If it's the same WB that used to frequent here years ago, I'm glad to hear that he's still kicking.


----------



## Percy (Feb 18, 2013)

Yes here is his work my playing sucks but the amp sounds great!
Recorded on a 30 dollar web cam it sound better live!
Not the same amp as i gave him...incredible!!!


----------



## Granny Gremlin (Jun 3, 2016)




----------



## Percy (Feb 18, 2013)

One more sound check.


----------



## Lincoln (Jun 2, 2008)

Sounds great!


----------



## GTmaker (Apr 24, 2006)

Percy said:


> Wow great job
> My Garnet Gnome needed some TLC
> It is now at home great job, dead quiet and sounds better than when i gave it to him.
> He must have done something with the Bias[i think it is called]
> ...


Didnt Mr. Bill tell you what he did to the amp?
G.


----------



## davetcan (Feb 27, 2006)

Awesome guy, glad to hear he's still at it.


----------



## greco (Jul 15, 2007)

davetcan said:


> Awesome guy, glad to hear he's still at it.


Same here. We had a lot of interesting talks and he repaired several of my amps and also amps owned by friends here locally in Kitchener.

@Percy If you see him again, please wish him all the best from the fellows on this forum.
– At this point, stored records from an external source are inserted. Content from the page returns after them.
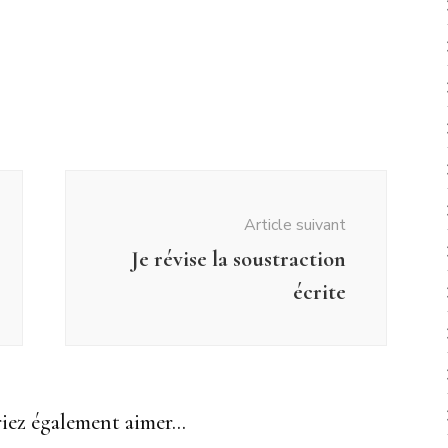
Article suivant
Je révise la soustraction
écrite
ez également aimer...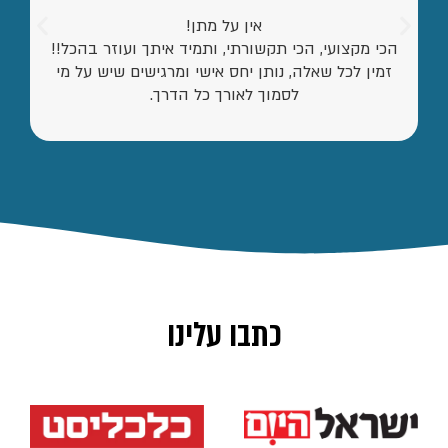
אין על מתן!
הכי מקצועי, הכי תקשורתי, ותמיד איתך ועוזר בהכל!!
זמין לכל שאלה, נותן יחס אישי ומרגישים שיש על מי
לסמוך לאורך כל הדרך.
כתבו עלינו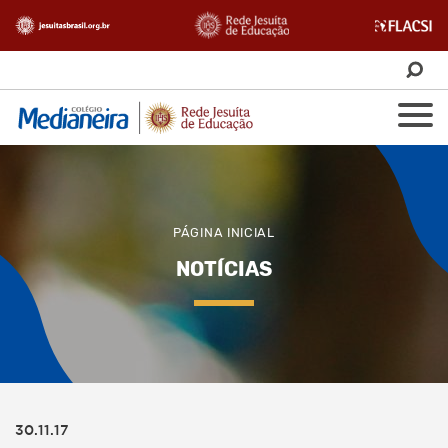
PÁGINA INICIAL
NOTÍCIAS
30.11.17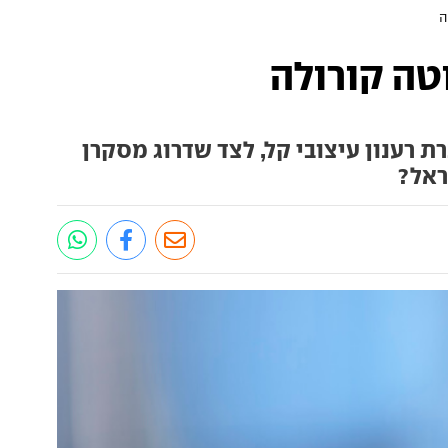
ה
טה קורולה
 רענון עיצובי קל, לצד שדרוג מסקרן
ראל?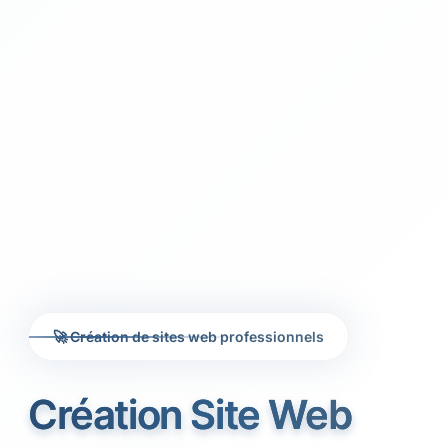
🚀 Création de sites web professionnels
Création Site Web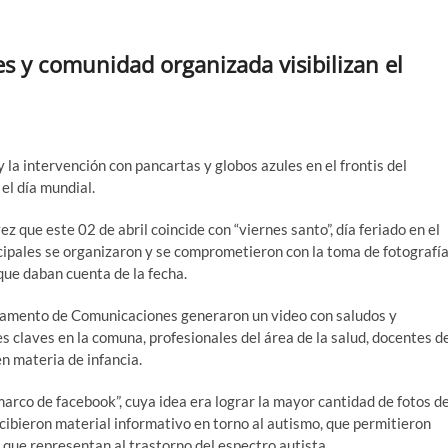
es y comunidad organizada visibilizan el
y la intervención con pancartas y globos azules en el frontis del
el día mundial.
z que este 02 de abril coincide con “viernes santo”, día feriado en el
nicipales se organizaron y se comprometieron con la toma de fotografí
s que daban cuenta de la fecha.
artamento de Comunicaciones generaron un video con saludos y
es claves en la comuna, profesionales del área de la salud, docentes d
n materia de infancia.
marco de facebook”, cuya idea era lograr la mayor cantidad de fotos d
ecibieron material informativo en torno al autismo, que permitieron
 que representan al trastorno del espectro autista.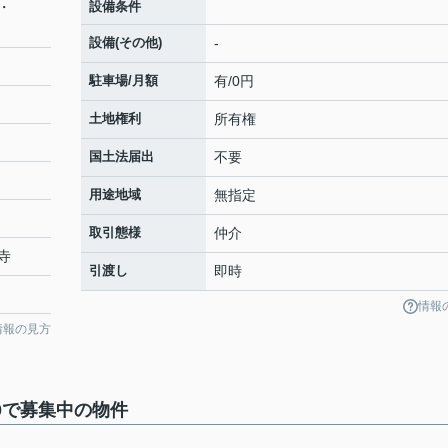
・
設備条件
設備(その他)
-
駐車場/月額
有/0円
土地権利
所有権
国土法届出
不要
用途地域
無指定
取引態様
仲介
寺
引渡し
即時
情報
情報の見方
0で募集中の物件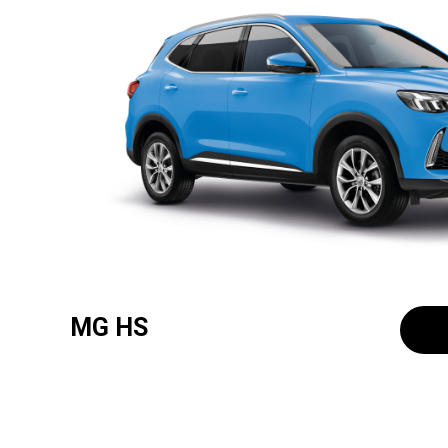
MG HS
I certainly miss his "mice nuts" descriptions when discussing things that made very little impact/difference in amp construction, tone, etc.


----------



## davetcan (Feb 27, 2006)

Yep, he was a great contributor. I first met him when I wanted my '68 YSR modded.


----------



## bigboki (Apr 16, 2015)

Any chance that you can share Wild Bill's contact?


----------



## vadsy (Dec 2, 2010)

bigboki said:


> Any chance that you can share Wild Bill's contact?
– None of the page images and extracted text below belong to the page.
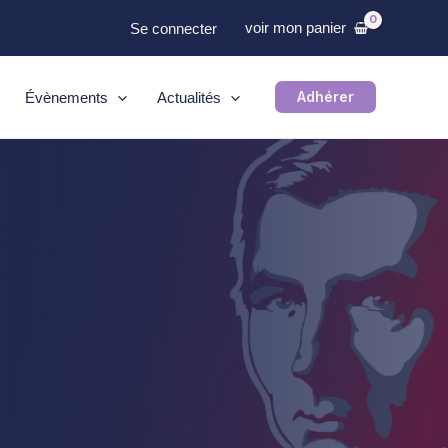
voir mon panier
Se connecter
Adhérer
Évènements
Actualités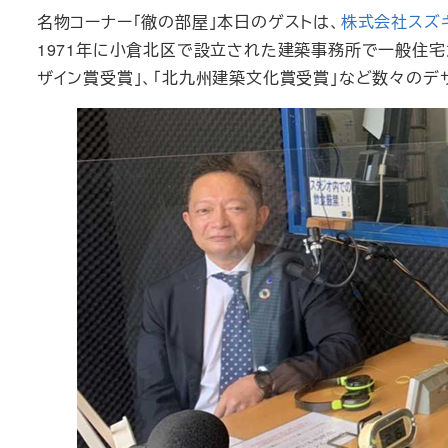
名物コーナー「徹の部屋」本日のゲストは、
株式会社スズ
1971年に小倉北区で設立された建築事務所で一般住
ザイン賞受賞」、「北九州建築文化賞受賞」など数々の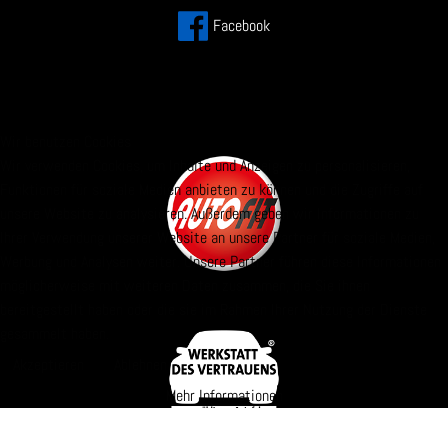
Facebook
Wir benutzen Cookies
Wir verwenden Cookies, um Inhalte und Anzeigen zu personalisieren,
Funktionen für soziale Medien anbieten zu können und die Zugriffe auf
unsere Website zu analysieren. Außerdem geben wir Informationen zu
Ihrer Verwendung unserer Website an unsere Partner für soziale Medien,
Werbung und Analysen weiter. Unsere Partner führen diese Informationen
möglicherweise mit weiteren Daten zusammen, die Sie ihnen
bereitgestellt haben oder die sie im Rahmen Ihrer Nutzung der Dienste
gesammelt haben.
Akzeptieren
Ablehnen
Mehr Informationen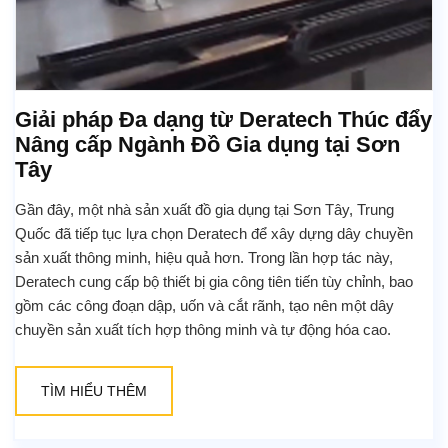
Giải pháp Đa dạng từ Deratech Thúc đẩy
Nâng cấp Ngành Đồ Gia dụng tại Sơn
Tây
Gần đây, một nhà sản xuất đồ gia dụng tại Sơn Tây, Trung
Quốc đã tiếp tục lựa chọn Deratech để xây dựng dây chuyền
sản xuất thông minh, hiệu quả hơn. Trong lần hợp tác này,
Deratech cung cấp bộ thiết bị gia công tiên tiến tùy chỉnh, bao
gồm các công đoạn dập, uốn và cắt rãnh, tạo nên một dây
chuyền sản xuất tích hợp thông minh và tự động hóa cao.
TÌM HIỂU THÊM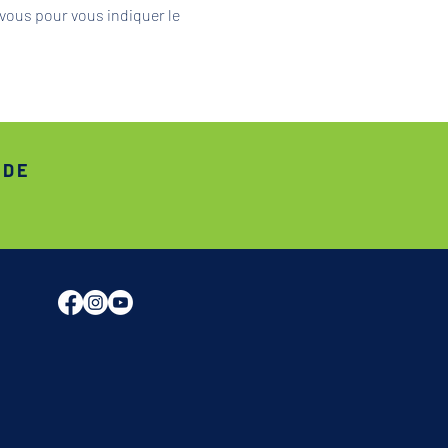
vous pour vous indiquer le 
ADE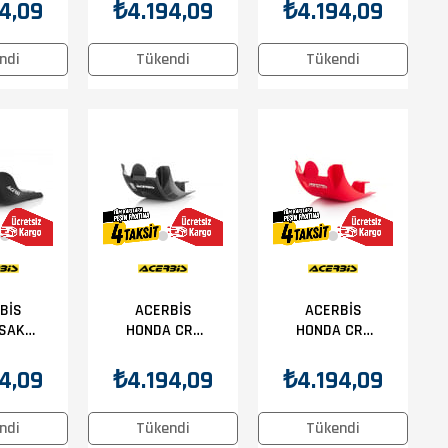
rter
15 Karter
10-17 Karter
4,09
₺4.194,09
₺4.194,09
uma
Koruma
Koruma Syh
ah
Siyah
ndi
Tükendi
Tükendi
BİS
ACERBİS
ACERBİS
SAKI
HONDA CRF
HONDA CRF
0 16-
450R 17-20
450R 17-20
RTER
KARTER
KARTER
4,09
₺4.194,09
₺4.194,09
UMA
KORUMA
KORUMA
AH
SİYAH
KIRMIZI
ndi
Tükendi
Tükendi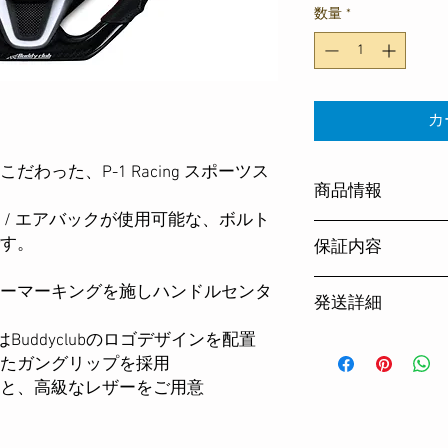
数量
*
カ
わった、P-1 Racing スポーツス
商品情報
 / エアバックが使用可能な、ボルト
ハンドルセンタの材
す。
保証内容
び頂けます。
エアバック、ステア
ご購入より1年間の
ーマーキングを施しハンドルセンタ
まれません。
発送詳細
適合情報
フィット、GK3/GK5/
uddyclubのロゴデザインを配置
配送は西濃運輸とな
年式 2013年~
したガングリップを採用
全国一律料金となっ
（年式、グレードに
【沖縄、離島につき
と、高級なレザーをご用意
明な場合はHPお気
す。】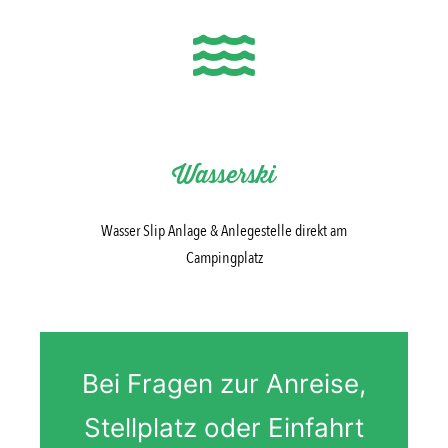
Wasserski
Wasser Slip Anlage & Anlegestelle direkt am
Campingplatz
Bei Fragen zur Anreise,
Stellplatz oder Einfahrt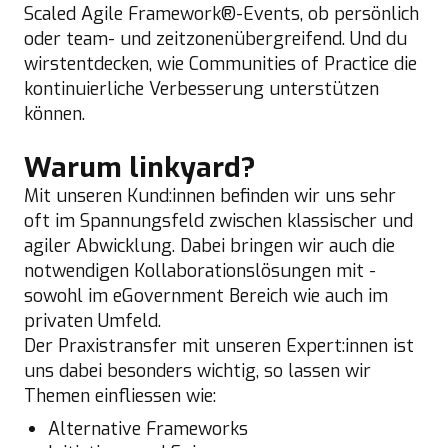
Scaled Agile Framework®-Events, ob persönlich
oder team- und zeitzonenübergreifend. Und du
wirstentdecken, wie Communities of Practice die
kontinuierliche Verbesserung unterstützen
können.
Warum linkyard?
Mit unseren Kund:innen befinden wir uns sehr
oft im Spannungsfeld zwischen klassischer und
agiler Abwicklung. Dabei bringen wir auch die
notwendigen Kollaborationslösungen mit -
sowohl im eGovernment Bereich wie auch im
privaten Umfeld.
Der Praxistransfer mit unseren Expert:innen ist
uns dabei besonders wichtig, so lassen wir
Themen einfliessen wie:
Alternative Frameworks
you don't find him, he finds you. just start a thread about how different certain brands of 6V6 tubes are from each other and he'll be there


----------



## greco (Jul 15, 2007)

vadsy said:


> you don't find him, he finds you. just start a thread about how different certain brands of 6V6 tubes are from each other and he'll be there


Electrons don't care or react any differently just because of the brand name on the tube.

To the OP: Sorry for the slight derail of your thread.


----------



## mrmatt1972 (Apr 3, 2008)

I still use "mice nuts" in my real life conversations...

Glad he's still at it.


----------



## Percy (Feb 18, 2013)

GTmaker said:


> Didnt Mr. Bill tell you what he did to the amp?
> G.


Yes three paragraphs here at CGF but all cleaning and changing the two prong to a three.
He had my amp for almost four months but i told him to take his time and make it sound good.

Yes i will send hello's from all
Bill knows his stuff!


----------



## Percy (Feb 18, 2013)

The Gnome with a Tokai over drive pedal ....neck pick up on 1991 Fender '62 reissue strat....A little harsh sounding but i'm learning....


----------



## Percy (Feb 18, 2013)

Clean


----------